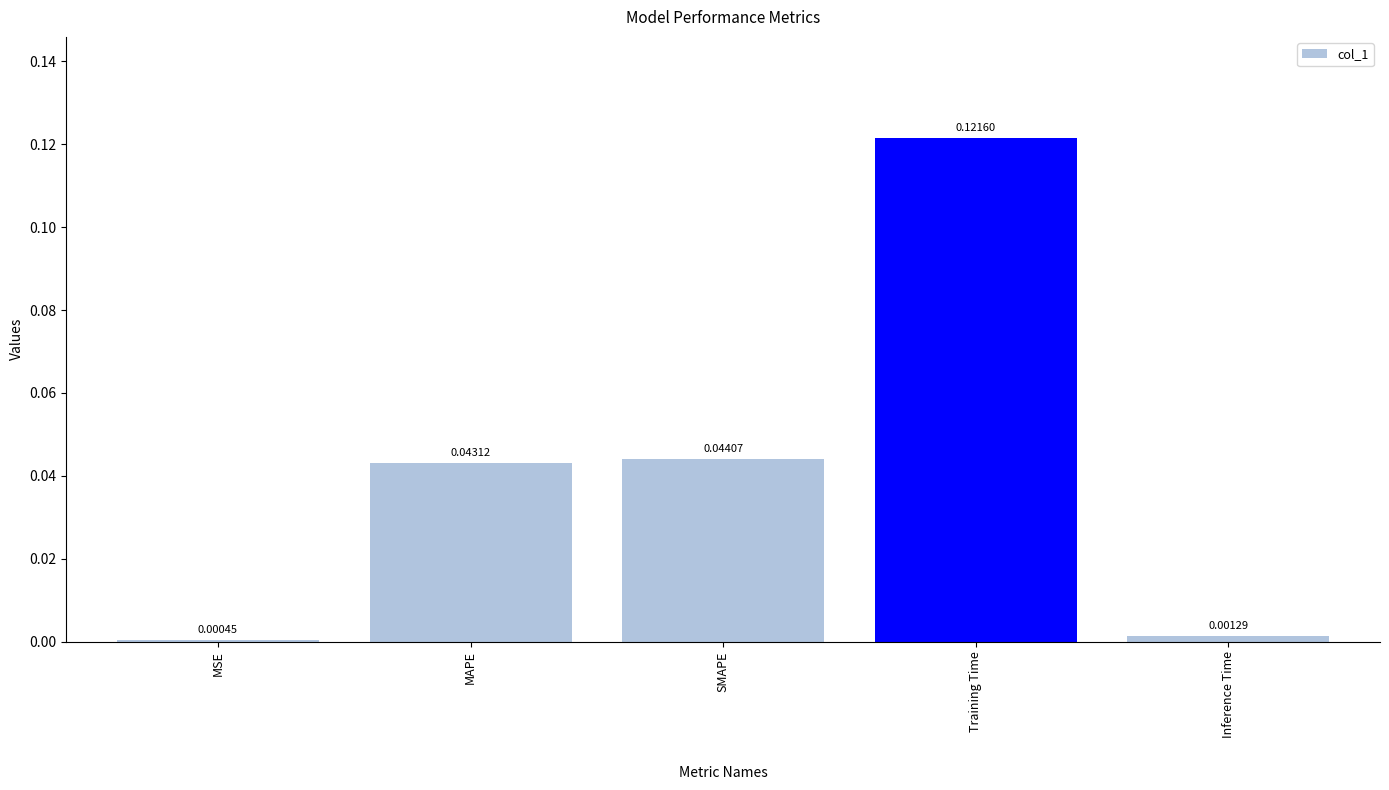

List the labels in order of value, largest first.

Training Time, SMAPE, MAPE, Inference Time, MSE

--

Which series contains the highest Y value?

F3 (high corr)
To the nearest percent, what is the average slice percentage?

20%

==

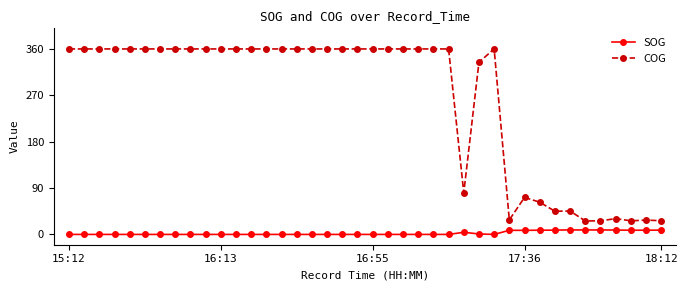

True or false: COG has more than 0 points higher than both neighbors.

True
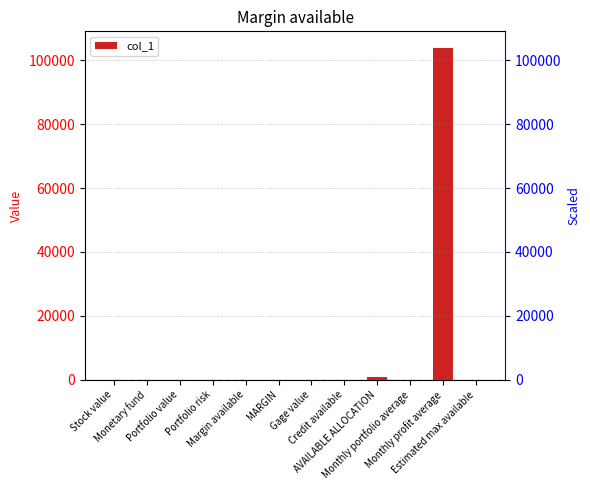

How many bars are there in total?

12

- [What this task involves]:
Render the lines from the one containing "F3 (high corr)" through the one containing "To the nearest", inclusive, as a JSON list of strings, one per line, leaving out blank lines.

- [Answer to the exercise]:
[
  "F3 (high corr)",
  "To the nearest percent, what is the average slice percentage?"
]